- Work instruction: Format this listing as a JSON array of strings, with one string per line and blank lines omitted. Exclude the pictures from your answer.

Provided entries START

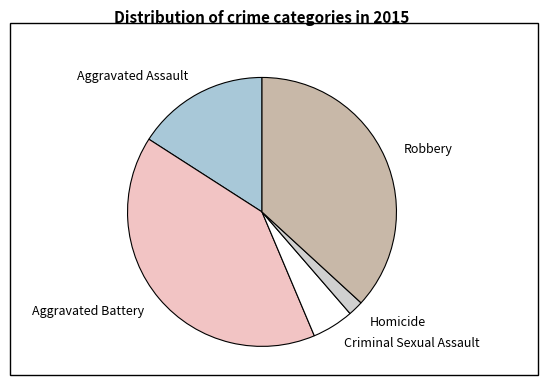

Between Robbery and Homicide, which is larger?

Robbery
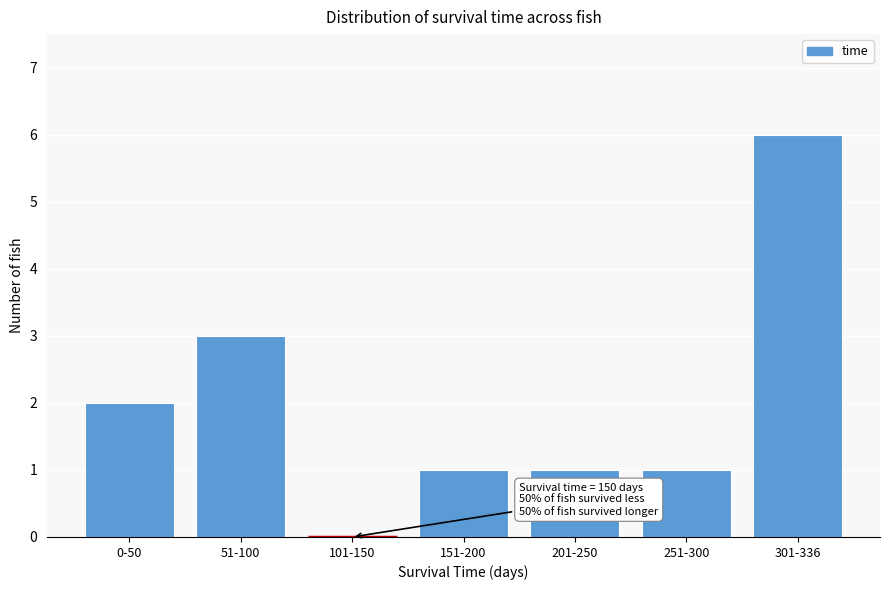

Reading left to right, extract all data points from this chart.

0-50=2	51-100=3	101-150=0	151-200=1	201-250=1	251-300=1	301-336=6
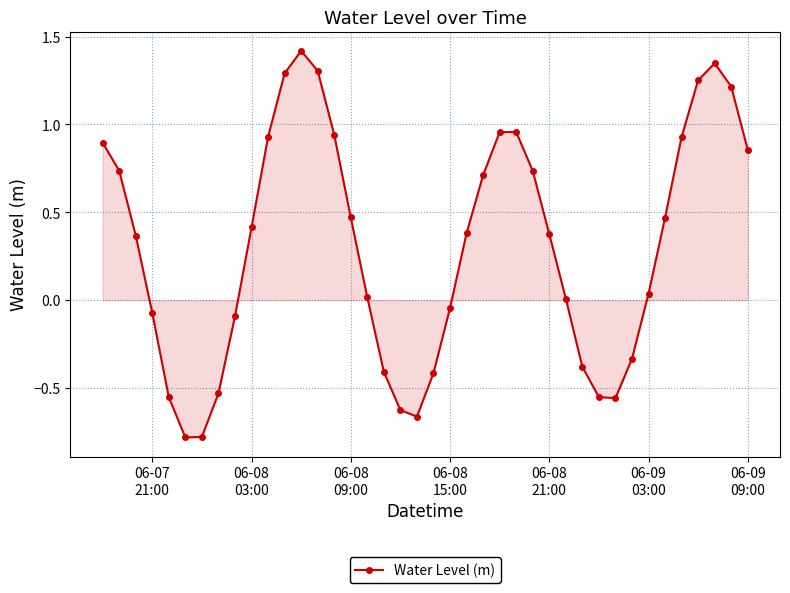

How many points are higher than both their immediate neighbors (excluding endpoints)?

3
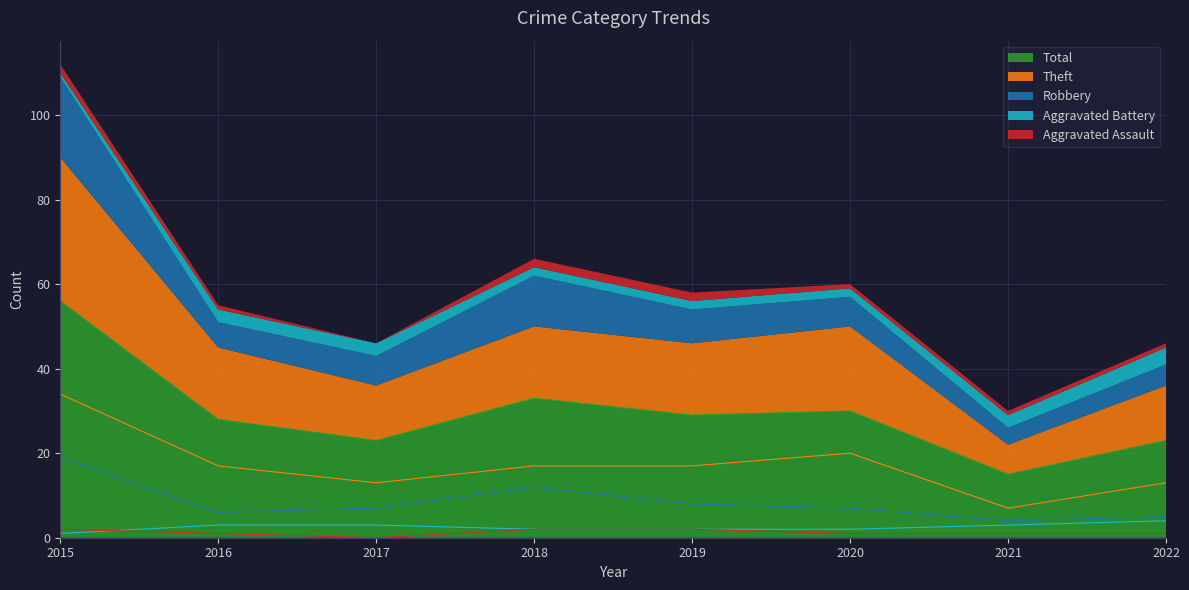

What is the spread (max minus min) of values at 2019?

27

Provided entries END

- Task response:
[
  "Between Robbery and Homicide, which is larger?",
  "Robbery",
  "Reading left to right, extract all data points from this chart.",
  "0-50=2\t51-100=3\t101-150=0\t151-200=1\t201-250=1\t251-300=1\t301-336=6",
  "How many points are higher than both their immediate neighbors (excluding endpoints)?",
  "3",
  "What is the spread (max minus min) of values at 2019?",
  "27"
]